NJEA: Sweeney chooses millionaires over the middle class, again

Proposals attack public employees, gloss over state’s obligations

A task force appointed by Senate President Steve Sweeney has issued a report outlining a series of proposals. Despite spending several months meeting, Sweeney’s Economic and Fiscal Policy Working Group issued a report that consists largely of rehashed and rejected proposals that target middle-class public employees for deep cuts while glossing over the state’s responsibility to live up to its long-neglected obligations. The working group, which included no representatives of public employees, conducted its work behind closed doors.

NJEA’s officers, President Marie Blistan, Vice President Sean M. Spiller and Secretary-Treasurer Steve Beatty issued the following statement in response to the working group’s report:

“It’s unfortunate, but not surprising, that Sen. Sweeney’s hand-picked group came up with recommendations that reflect the approach he has taken throughout his decade as senate president. The report glosses over the state’s failure to meet its obligations and get its fiscal house in order, and instead proposes making public employees pay more for reduced benefits.

“That is exactly what Sweeney did in 2011 as the architect and lead cheerleader for a so-called pension and benefit reform law called Ch. 78. As a result of that law, NJEA members have contributed more both their pensions and health benefits every year for the last eight years. This year, an average New Jersey teacher with a family will contribute more than $5,200 to the pension system and move than $8,800 toward medical benefits. That is $14,000 contributed before any out-of-pocket medical expenses are calculated. For that, those members already will receive a dramatically reduced pension. Despite all of that, NJEA members have paid every dollar demanded by that law. Asking school employees and retirees to pay even more, while further reducing the quality of their pension and health benefits, is unfair, unreasonable and unconscionable.

“That 2011 law was supposed to fix New Jersey’s pension system. But while the state gladly took school employee’s hard earned money, it failed to do its part or pay its share. It is unacceptable that the very same senate president who orchestrated the last raid on our member’s paychecks is coming back for more, using the same scare tactics and making the same empty promises.

“What was issued today was just a report. We look forward to working with Gov. Murphy to identify a real, sustainable path to a secure pension and affordable health benefits. He has already shown his commitment to fiscal responsibility by budgeting the largest pension payment in New Jersey history and pledging to ramp up to full funding on an achievable schedule.
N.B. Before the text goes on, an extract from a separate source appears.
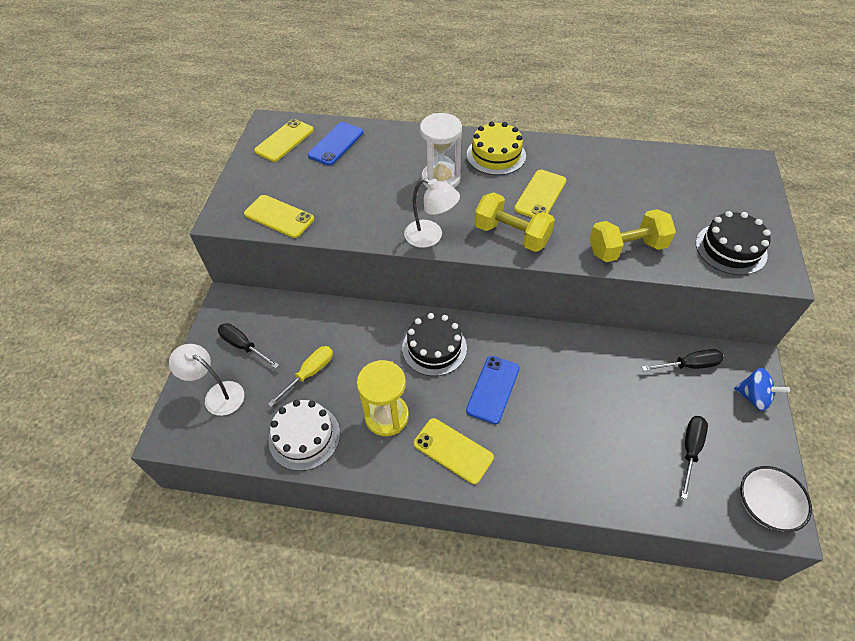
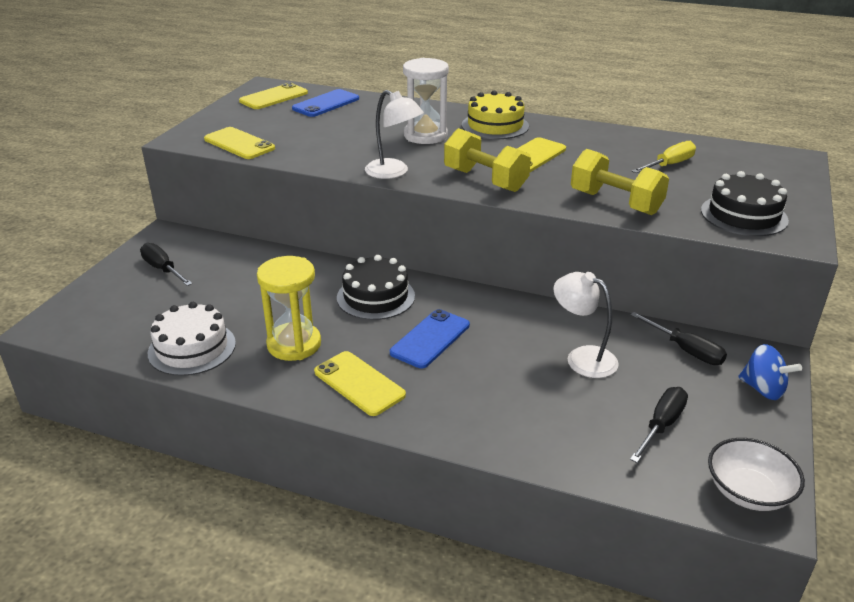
camera: 10 degrees right, 20 degrees down
(217, 394) = (115, 302): white lamp -> white lamp (582, 357)
(309, 373) = (224, 299): yellow screwdriver -> yellow screwdriver (669, 165)
(626, 249) = (615, 203): yellow dumbbell -> yellow dumbbell turned 45 degrees clockwise
(689, 365) = (686, 350): black screwdriver -> black screwdriver turned 45 degrees clockwise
“NJEA members will continue to work with the Murphy administration to tackle the problem of skyrocketing healthcare costs, fueled by insurance and pharmaceutical companies, that hurt every New Jersey resident. We will continue to advocate for fiscally responsible pension funding practices that reduce the state’s long-term liabilities while meeting its obligation to its public servants. And we will continue to provide the world-class education that New Jersey families expect and New Jersey students deserve. But we refuse to be scapegoated for the state’s failure to meet its fiscal obligations, and we refuse to be driven further and further behind economically to pay for New Jersey’s legacy of fiscal irresponsibility.”